Before he was drafted, he worked along the waterfront. He never had a real job as he was only eighteen when the Army sent him his notice. Now, out of the Army, fresh from the American war in Vietnam, no college or special training. He had been in the infantry. He was a leader of men, but who would buy that crap from a twenty one year old with no work experience.
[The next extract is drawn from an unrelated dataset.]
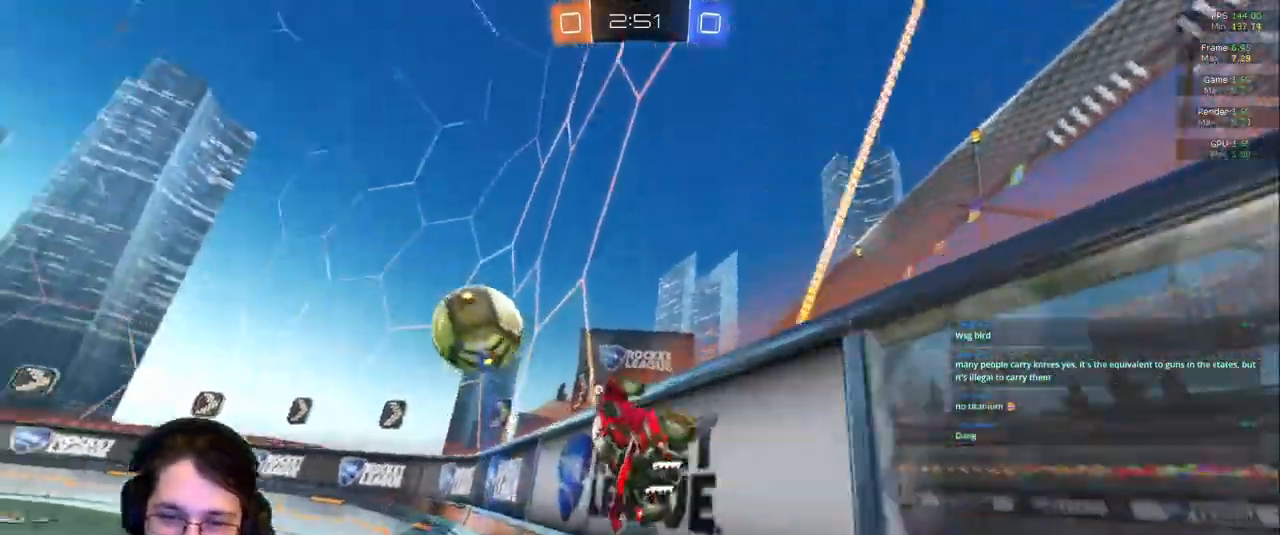
{"buttons": [], "left_stick": "center", "right_stick": "center", "events": [[167, "left_stick", "center"]]}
No, labor is what he sought. Labor is what he could do right now. The government had a program where he could go to school and make something of himself, but he had to get a grub steak now, get out of his parents home and venture into the world. It would take time and he would need more than unemployment compensation as income.

He saw the ad for dock workers at a loading facility along Duluth’s waterfront. The next morning, he shaved, cleaned up and rid himself of the stink of the bar room and applied for a job.

“Hello, I’m here to apply for the dock worker position.” he said.

“Yes, fill out this application, do you have a pen?” the receptionist said as she handed him the form and pointed to a cup of pens sitting on her desk.

Joe Nighthawk sat down and filled in the blanks. It was a short form. The longer apps had the experience sections and more space to write about references and previous employers. The short form needed to know if you were breathing and capable of servile labor. He was able-bodied, he was thinking when he handed the completed application back to the receptionist.

She told him that the applications would be accepted until tomorrow, then a manager would look at them and call anyone that they would be interested in. Joe headed out the door, feeling that another dead end while looking for a job in a tight market was futile. He was pleasantly surprised when the next day, he was called and hired. He’d be on the bottom rung, but he would have a job.

Joe was a strong young man. His body made hard over the past year of being a soldier. Plenty of walking and exercise, a diet low in fat. The effects of the drinking had been absorbed by his youth at this point. His muscles rippled and his stomach was flat. At nearly six feet tall he looked formidable. The leather jacket he wore, the one handed down from his step father, fit neatly and the elastic around the waist set his profile to angular.

It took labor to accomplish the task of loading and unloading these behemoth ships. People with grit and a strong back. Folks tuned in to the weather that could take the punishing cold of winter up here in the Northland and the heat and humidity of the hot midwestern summer and everything in between.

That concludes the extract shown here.